Within the data that follows, set down exactly the lines from the one containing "vfov_deg: 16.1" through the one containing "focal_mm: 3.7", both ends included.

Input:
# # # # #
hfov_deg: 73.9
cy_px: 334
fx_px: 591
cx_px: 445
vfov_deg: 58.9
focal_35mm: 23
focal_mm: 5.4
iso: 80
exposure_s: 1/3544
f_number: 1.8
# # # # #
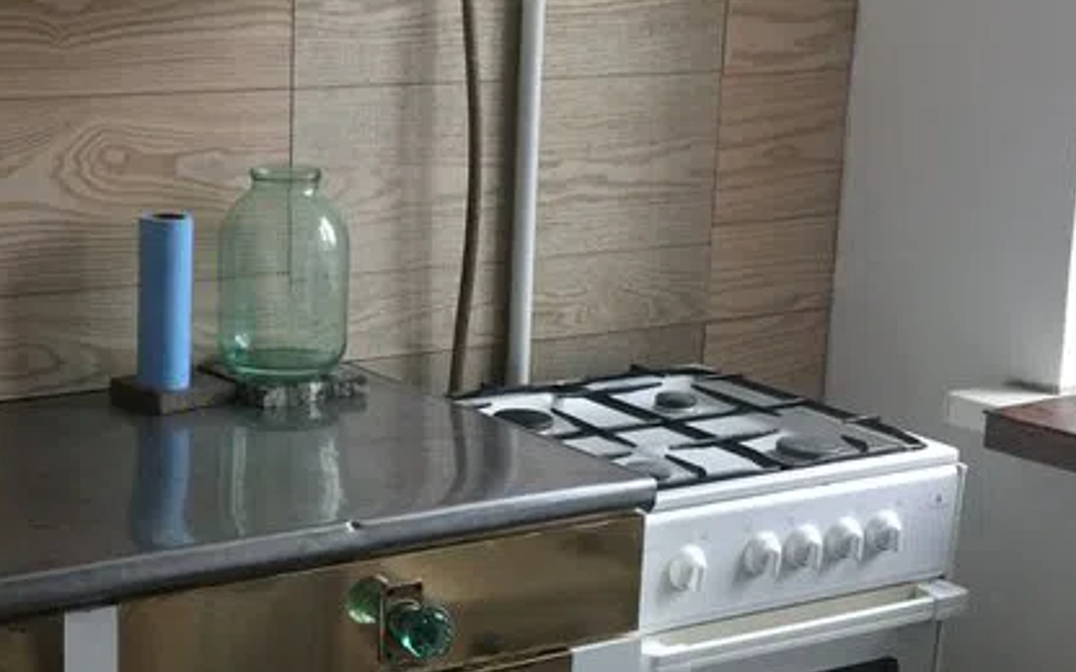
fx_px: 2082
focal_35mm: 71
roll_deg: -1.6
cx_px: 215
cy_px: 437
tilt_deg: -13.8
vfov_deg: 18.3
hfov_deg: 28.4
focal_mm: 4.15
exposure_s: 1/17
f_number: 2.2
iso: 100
# # # # #
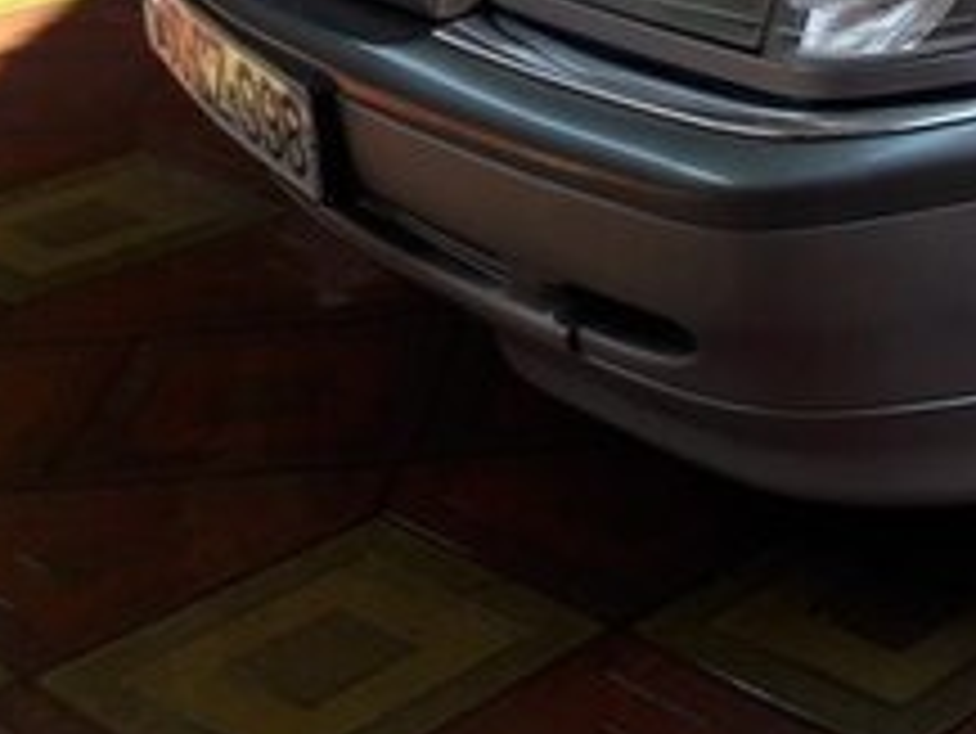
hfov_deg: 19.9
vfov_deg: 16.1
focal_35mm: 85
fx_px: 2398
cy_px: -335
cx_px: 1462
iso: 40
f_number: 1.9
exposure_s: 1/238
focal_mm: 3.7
# # # # #
Exercise answer:
vfov_deg: 16.1
focal_35mm: 85
fx_px: 2398
cy_px: -335
cx_px: 1462
iso: 40
f_number: 1.9
exposure_s: 1/238
focal_mm: 3.7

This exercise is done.